**WORK TO BE COMPLETED:** Read through the entries below and copy each line where "Economy" turns up.

Structured page parsing data
⁂

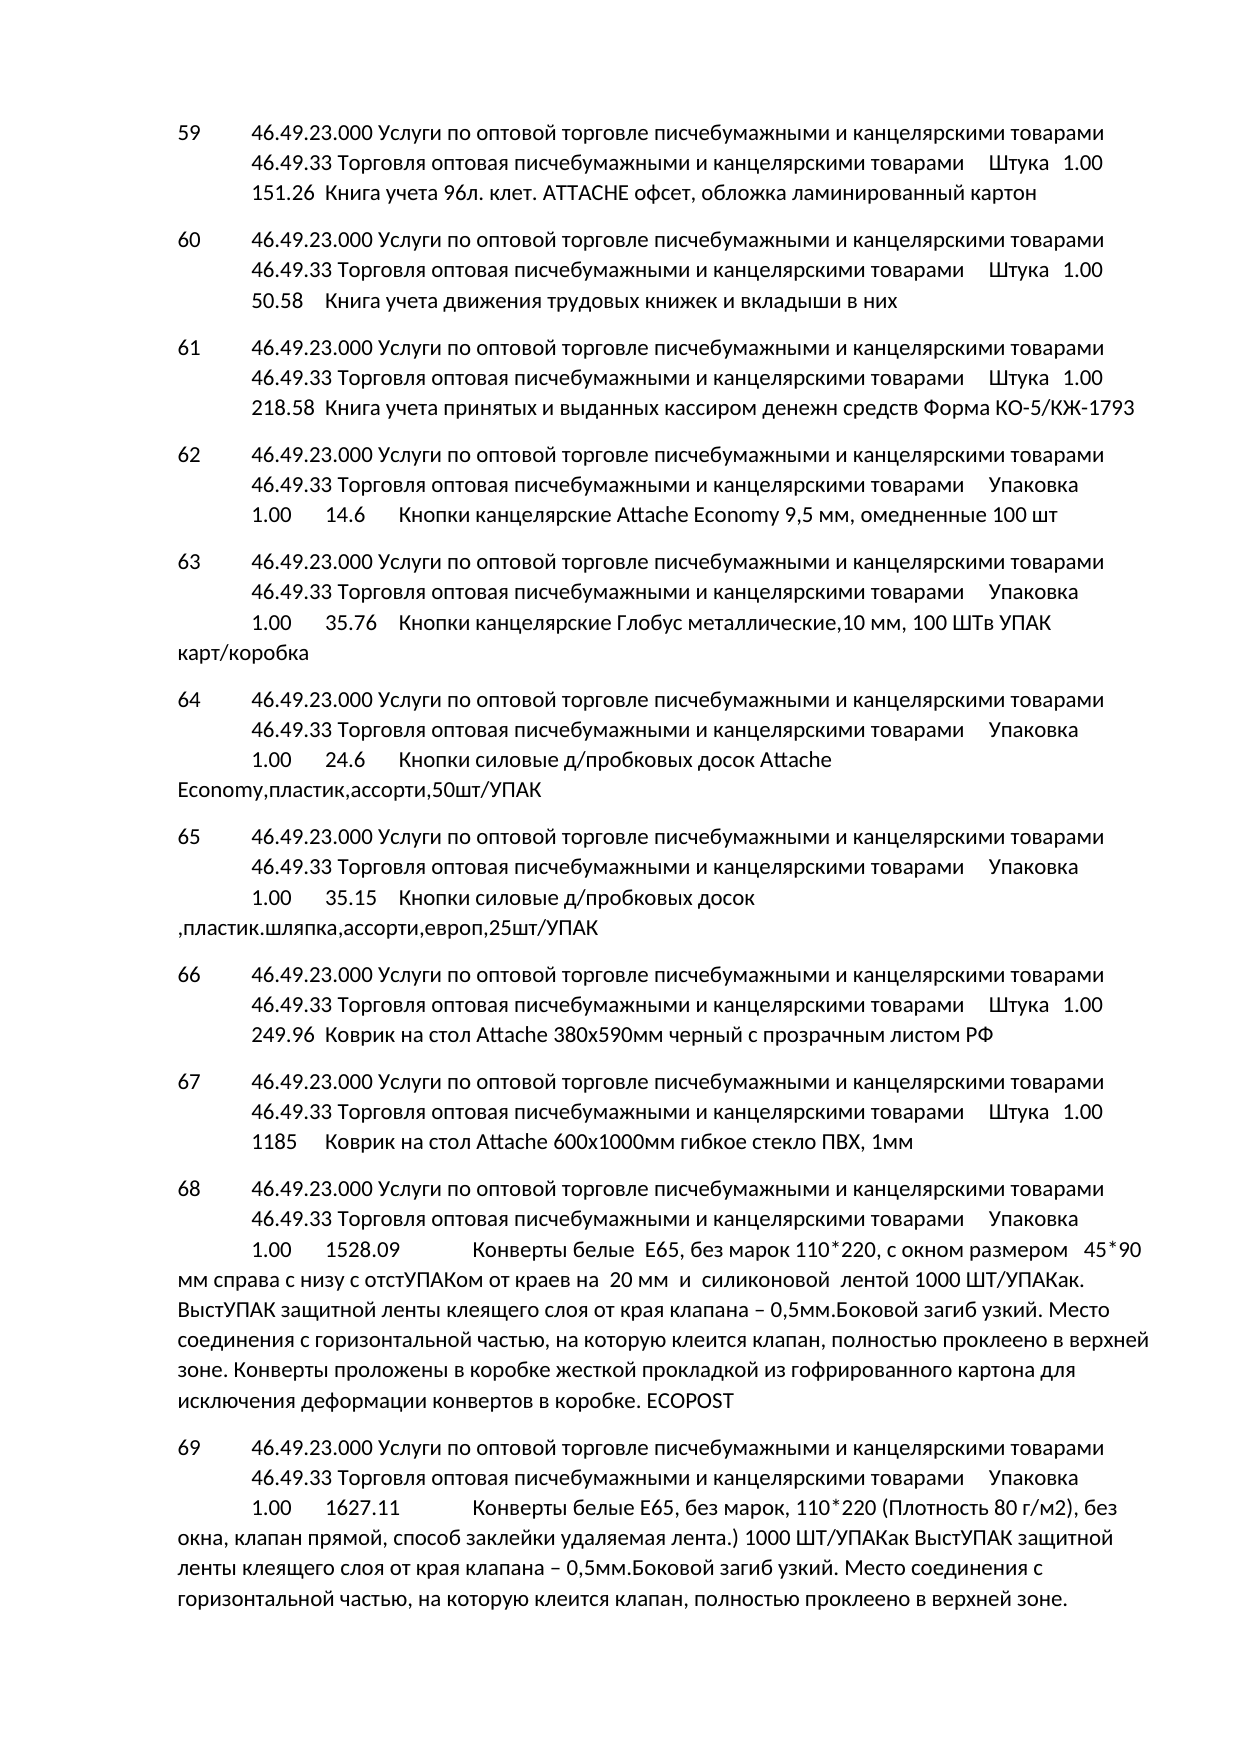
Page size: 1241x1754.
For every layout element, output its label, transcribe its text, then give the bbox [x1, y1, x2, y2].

text 62 46.49.23.000 Услуги по оптовой торговле писчебумажными и канцелярскими товарами 46.49.33 Торговля оптовая писчебумажными и канцелярскими товарами Упаковка 1.00 14.6 Кнопки канцелярские Attache Economy 9,5 мм, омедненные 100 шт [177, 440, 1152, 528]
text 68 46.49.23.000 Услуги по оптовой торговле писчебумажными и канцелярскими товарами 46.49.33 Торговля оптовая писчебумажными и канцелярскими товарами Упаковка 1.00 1528.09 Конверты белые Е65, без марок 110*220, с окном размером 45*90 мм справа с низу с отстУПАКом от краев на 20 мм и силиконовой лентой 1000 ШТ/УПАКак. ВыстУПАК защитной ленты клеящего слоя от края клапана – 0,5мм.Боковой загиб узкий. Место соединения с горизонтальной частью, на которую клеится клапан, полностью проклеено в верхней зоне. Конверты проложены в коробке жесткой прокладкой из гофрированного картона для исключения деформации конвертов в коробке. ECOPOST [177, 1174, 1152, 1414]
text 66 46.49.23.000 Услуги по оптовой торговле писчебумажными и канцелярскими товарами 46.49.33 Торговля оптовая писчебумажными и канцелярскими товарами Штука 1.00 249.96 Коврик на стол Attache 380х590мм черный с прозрачным листом РФ [177, 960, 1152, 1048]
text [177, 1433, 1152, 1612]
text 67 46.49.23.000 Услуги по оптовой торговле писчебумажными и канцелярскими товарами 46.49.33 Торговля оптовая писчебумажными и канцелярскими товарами Штука 1.00 1185 Коврик на стол Attaсhe 600х1000мм гибкое стекло ПВХ, 1мм [177, 1067, 1152, 1156]
text 64 46.49.23.000 Услуги по оптовой торговле писчебумажными и канцелярскими товарами 46.49.33 Торговля оптовая писчебумажными и канцелярскими товарами Упаковка 1.00 24.6 Кнопки силовые д/пробковых досок Attache Economy,пластик,ассорти,50шт/УПАК [177, 685, 1152, 803]
text 63 46.49.23.000 Услуги по оптовой торговле писчебумажными и канцелярскими товарами 46.49.33 Торговля оптовая писчебумажными и канцелярскими товарами Упаковка 1.00 35.76 Кнопки канцелярские Глобус металлические,10 мм, 100 ШТв УПАК карт/коробка [177, 547, 1152, 666]
text 61 46.49.23.000 Услуги по оптовой торговле писчебумажными и канцелярскими товарами 46.49.33 Торговля оптовая писчебумажными и канцелярскими товарами Штука 1.00 218.58 Книга учета принятых и выданных кассиром денежн средств Форма КО-5/КЖ-1793 [177, 333, 1152, 421]
text 65 46.49.23.000 Услуги по оптовой торговле писчебумажными и канцелярскими товарами 46.49.33 Торговля оптовая писчебумажными и канцелярскими товарами Упаковка 1.00 35.15 Кнопки силовые д/пробковых досок ,пластик.шляпка,ассорти,европ,25шт/УПАК [177, 822, 1152, 941]
text 59 46.49.23.000 Услуги по оптовой торговле писчебумажными и канцелярскими товарами 46.49.33 Торговля оптовая писчебумажными и канцелярскими товарами Штука 1.00 151.26 Книга учета 96л. клет. АТТАCHE офсет, обложка ламинированный картон [177, 118, 1152, 207]
text 60 46.49.23.000 Услуги по оптовой торговле писчебумажными и канцелярскими товарами 46.49.33 Торговля оптовая писчебумажными и канцелярскими товарами Штука 1.00 50.58 Книга учета движения трудовых книжек и вкладыши в них [177, 225, 1152, 314]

⁂

**EXPECTED ANSWER:**
text 62 46.49.23.000 Услуги по оптовой торговле писчебумажными и канцелярскими товарами 46.49.33 Торговля оптовая писчебумажными и канцелярскими товарами Упаковка 1.00 14.6 Кнопки канцелярские Attache Economy 9,5 мм, омедненные 100 шт [177, 440, 1152, 528]
text 64 46.49.23.000 Услуги по оптовой торговле писчебумажными и канцелярскими товарами 46.49.33 Торговля оптовая писчебумажными и канцелярскими товарами Упаковка 1.00 24.6 Кнопки силовые д/пробковых досок Attache Economy,пластик,ассорти,50шт/УПАК [177, 685, 1152, 803]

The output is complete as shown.